Couplets: Rhymes, End-Stopping, Enjambment

While those regular, five iambs per line might help to move us forward, the heroic couplet has one characteristic that might work against us getting through the poem in a steady fashion: its rhymes.

Think about it: if each couplet is composed of two rhyming lines, then those lines are going to feel like a complete unit in and of themselves. This quality of heroic couplets—or of any set of lines that you feel might be able to stand alone and apart from the poem on their own—is called epigrammatic (i.e., the lines would make a catchy epigram for something else). That's great, but it only gets you so far in a 20,000 line poem.

Pope counters the epigrammatic feel of the couplets by strategically using two poetic techniques at the end of his lines: end-stopping (where he uses a grammatical pause, like a colon, semi-colon, comma, a dash, or a period, at the end of a line), or enjambment (where there's no punctuation at the end of the line, so you're not supposed to pause as you're reading it).

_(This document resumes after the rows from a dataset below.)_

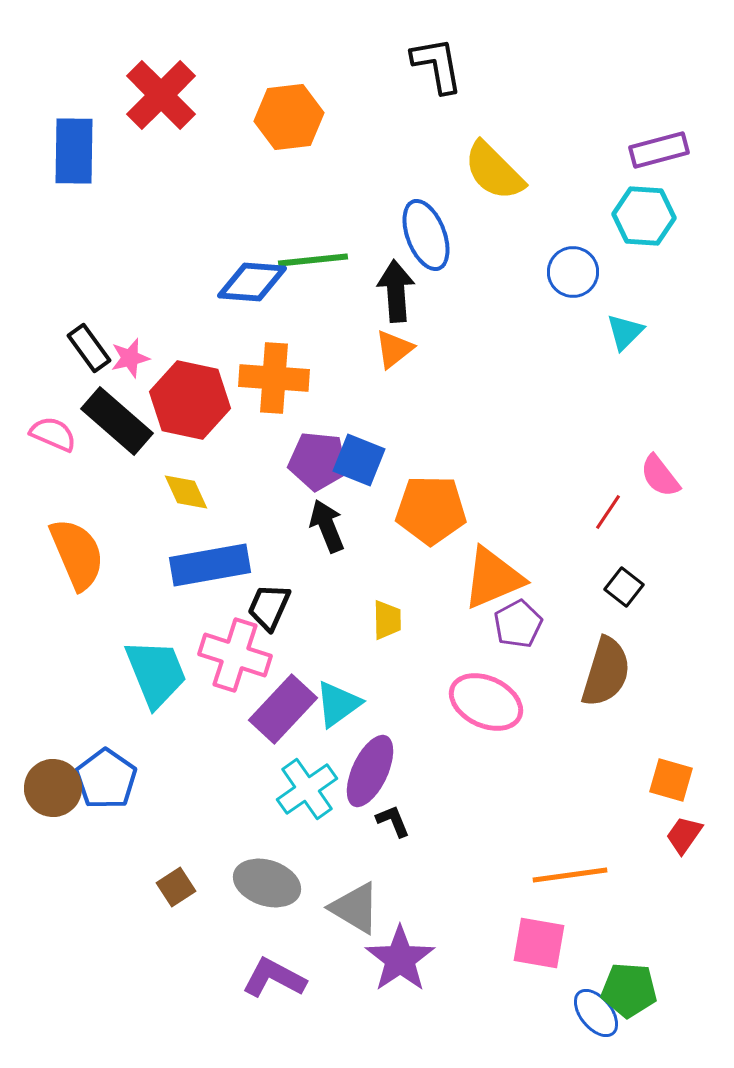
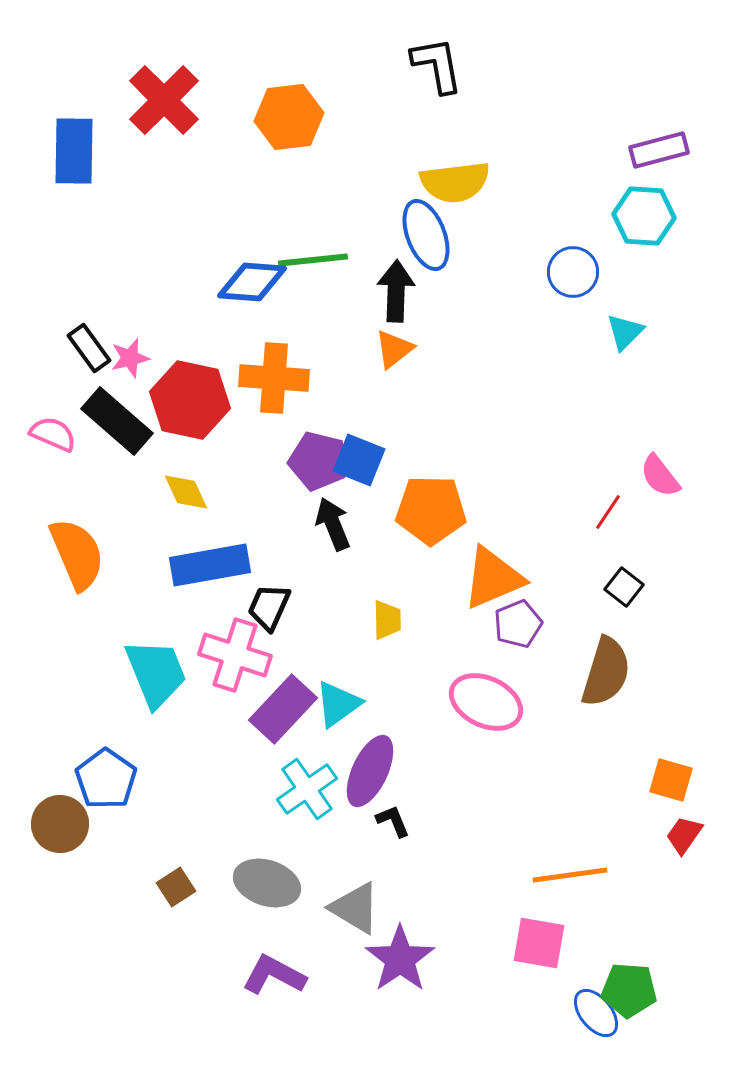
red cross at (161, 95): moved 3 px right, 5 px down
yellow semicircle at (494, 171): moved 39 px left, 11 px down; rotated 52 degrees counterclockwise
black arrow at (396, 291): rotated 6 degrees clockwise
purple pentagon at (318, 461): rotated 8 degrees clockwise
black arrow at (327, 526): moved 6 px right, 2 px up
purple pentagon at (518, 624): rotated 6 degrees clockwise
brown circle at (53, 788): moved 7 px right, 36 px down
purple L-shape at (274, 978): moved 3 px up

Here's a great example of how this works, at the very end of the poem, when the speaker brags to Belinda about how much better off her hair is now that it's the subject of a poem:

Then cease, bright Nymph! To mourn thy ravish'd Hair
Which adds new Glory to the shining Sphere!
Not all the Tresses that fair Head can boast
Shall draw such envy as the Lock you lost.
(V.141–144)

The end of the first line is enjambed; no punctuation after "Hair", so when you read it, you have to wrap right to the beginning of the next line without stopping. That's fine, because Pope wants you to build some momentum before you hit the emphatic end-stopping of the next line, "the shining Sphere."

Feel the contrast in effect? Within the strict overall rhythm, Pope is varying the ends of his lines, making his reader speed up or slow down in subtle ways that "break" the form of the couplet without really breaking it.